Based on the success of past DDoS mitigations, we had not invested extensively in modifying CloudFlare’s default settings to fit our use case, and our engineering team was not particularly familiar with all the capabilities that CloudFlare offers. Wednesday’s attack was able to get through CloudFlare’s default filtering, which only blocked a fraction of the traffic. As a team, we were working hard to find the most effective approach to mitigate the attack, which included a combination of:
- Attempting to scale out our infrastructure on an emergency basis
- Fixing the failures caused by our infrastructure being overwhelmed
- Modifying our in-house-built defenses to better respond to the attack
- Learning about CloudFlare’s tooling and adjusting our configuration
Our main technical takeaway from the incident is that our time would have been spent most effectively on top-of-stack defenses. Also, fully familiarizing ourselves with CloudFlare’s tooling in advance, as well as setting up some configuration upfront based on what we already know about our usage, would have made our response much faster and potentially prevented any user-facing impact.

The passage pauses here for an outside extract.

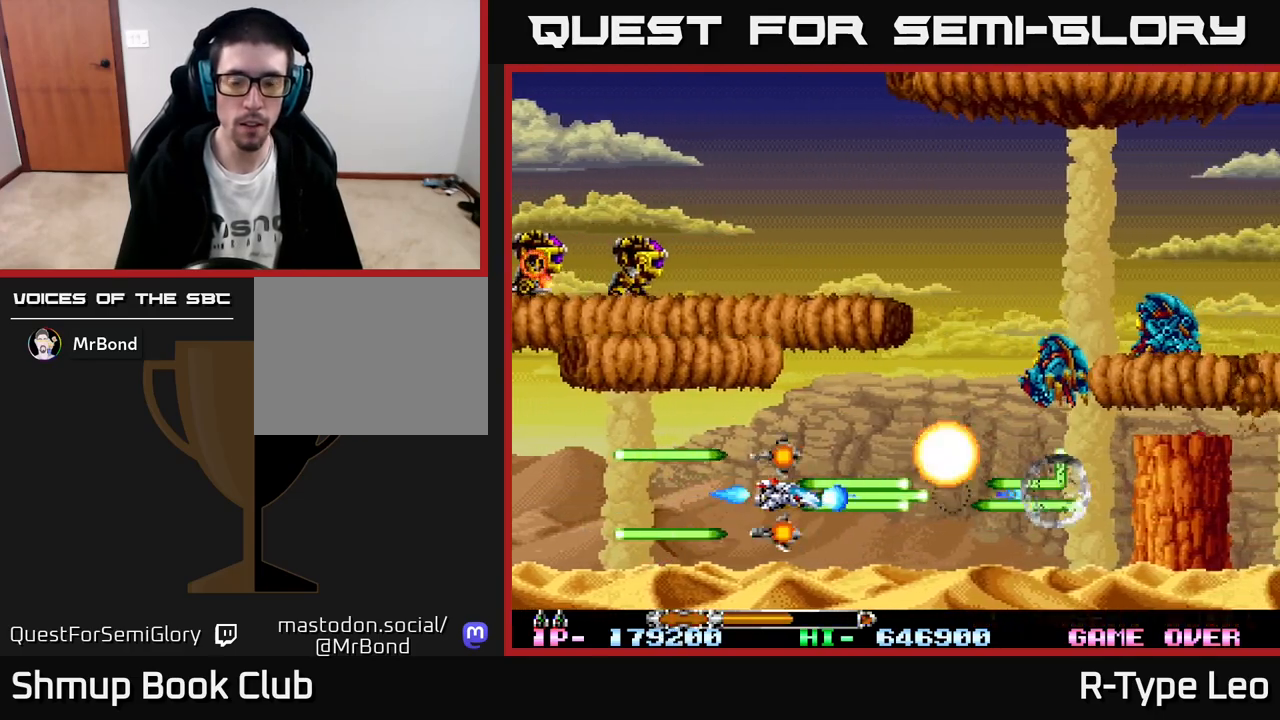
{"buttons": ["R2"], "left_stick": "center", "events": []}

From a communication and incident management standpoint, another takeaway was that we did not use status.bubble.io effectively. We have tooling that updates status.bubble.io automatically whenever we detect that Bubble is down, which we built years ago when there was typically at most one engineer (often myself) responding to an issue. However, in a situation like Wednesday’s, where Bubble is sporadically unavailable, it results in status page spam (and text message spam for everyone who subscribes to it). Meanwhile, although our engineering team was investigating within two minutes of the attack’s start, we did not post a human-written message to our status page until we were 29 minutes into the incident. We plan to disable the automated alerts and instead build a consistent process for the engineering team to keep status.bubble.io updated.

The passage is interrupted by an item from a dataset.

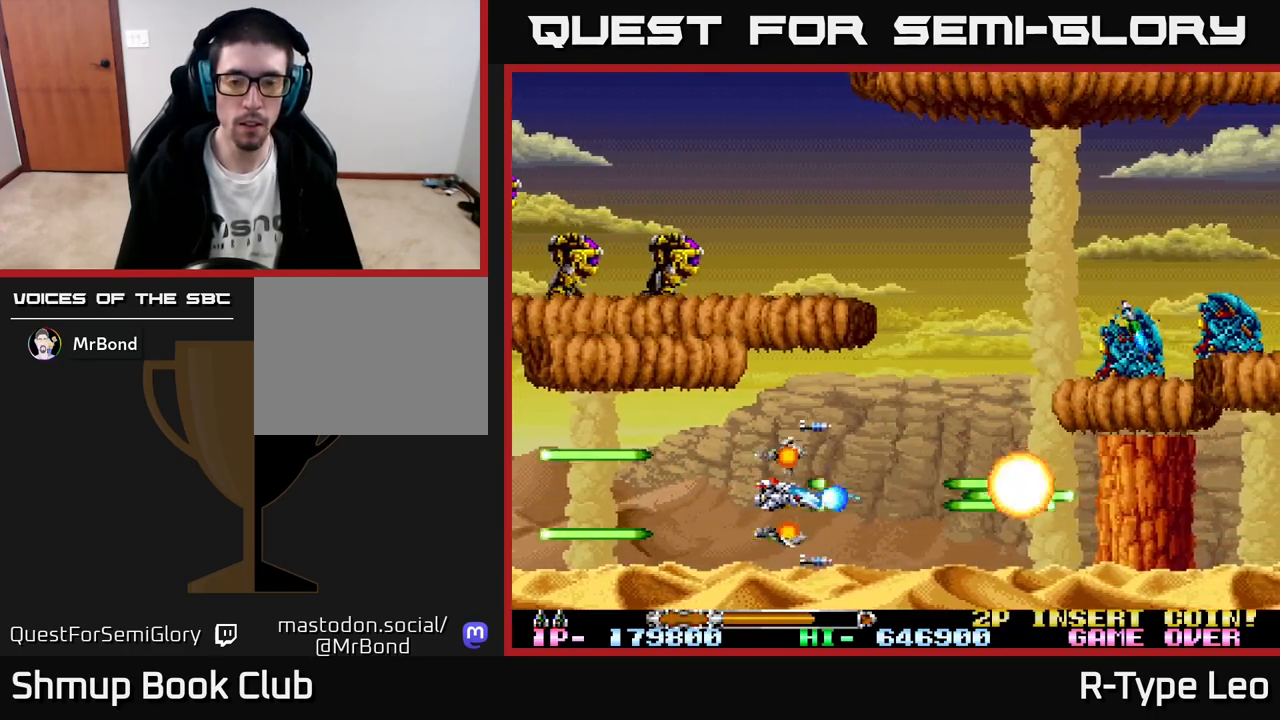
{"buttons": ["R2"], "left_stick": "center", "events": [[150, "DPAD_UP", "down"], [317, "DPAD_RIGHT", "down"], [350, "DPAD_UP", "up"], [433, "DPAD_RIGHT", "up"]]}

We are taking the following short-term actions in response to the incident:
- Adjusting our CloudFlare configuration to better reflect our typical traffic patterns
- Training our team on CloudFlare’s suite of capabilities
- Building a DDoS incident runbook so that we can execute a prepared plan if there is a future attack that gets through our automated defenses
- Training the team on when to update status.bubble.io and running through simulated incidents to make sure everyone knows their role
Additionally, the following long-term roadmap items would have reduced the impact of the DDoS (all of these were already on our roadmap prior to the incident):
- Segregating our main cluster into multiple shared hosting environments, which will contain the impact of any DDoS to a subset of customers, and enable us to scale our infrastructure to handle much higher traffic volumes
- Moving our bubble.io homepage to an isolated environment to keep it separated from user apps
- Moving editor authentication and metadata out of the main cluster to avoid customers on Dedicated plans experiencing issues accessing the editor in a situation like this
We are extremely sorry for the impact that Wednesday’s events had on our community. We know how much Bubble’s stability matters to all of you, and are committed to investing in reliability to make Bubble a world-class hosting platform. We appreciate the support we have received from our community over the last two days!